By THE NATION
Finance Minister Apisak Tantivorawong said that the funds would be drawn from within the ministry and from the state-backed Vayupak Fund.
After the capital increase, the Ministry of Finance’s stake in the combined entity would be slightly smaller than its current 25 per cent holding in TMB, and the ministry's cost in the merged bank is expected to be Bt3 per share. The ministry's cost in TMB is Bt3.80 per share.
“The Ministry of Finance, as the major shareholder in TMB, is considering whether or not the purchase of the capital-increase shares will be beneficial,” Apisak said. “Usually, when a bank is bigger, its returns could be better, as viewed by officials' analysis.
“The ministry may not have the same amount of the current holding in TMB as once a capital increase is done, a portion of new shares will be offered to TBank's shareholders. Therefore, our stake will lower.”
He said the planned merger will strengthen the new bank by achieving higher efficiency and the ministry, as a shareholder, will also gain.
“They (the related parties of both banks) have negotiated for a relatively long period. Finally, they've preliminarily agreed on the planned merger with the signing of a [non-binding] memorandum of understanding [on Wednesday],” Apisak said. “In principle, TMB will acquire TBank and some of its businesses and TBank's shareholders will receive TMB shares and some cash. The estimated result is a bigger bank.
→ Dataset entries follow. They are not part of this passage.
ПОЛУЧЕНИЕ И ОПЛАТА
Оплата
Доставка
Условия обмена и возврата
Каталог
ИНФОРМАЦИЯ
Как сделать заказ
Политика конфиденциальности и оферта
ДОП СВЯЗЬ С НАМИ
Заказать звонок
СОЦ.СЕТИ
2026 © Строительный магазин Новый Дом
Once the bank is bigger, its efficiency will improve.” Whether the planned merger will be completed in time to be forwarded to this current Cabinet is subject to both parties’ working process, the minister said.
An anonymous source from the Ministry of Finance said the ministry has been in discussions involving the merged bank's management structure and plans to have a ministry representative sit as chairman of the board of directors, as is now the case with TMB.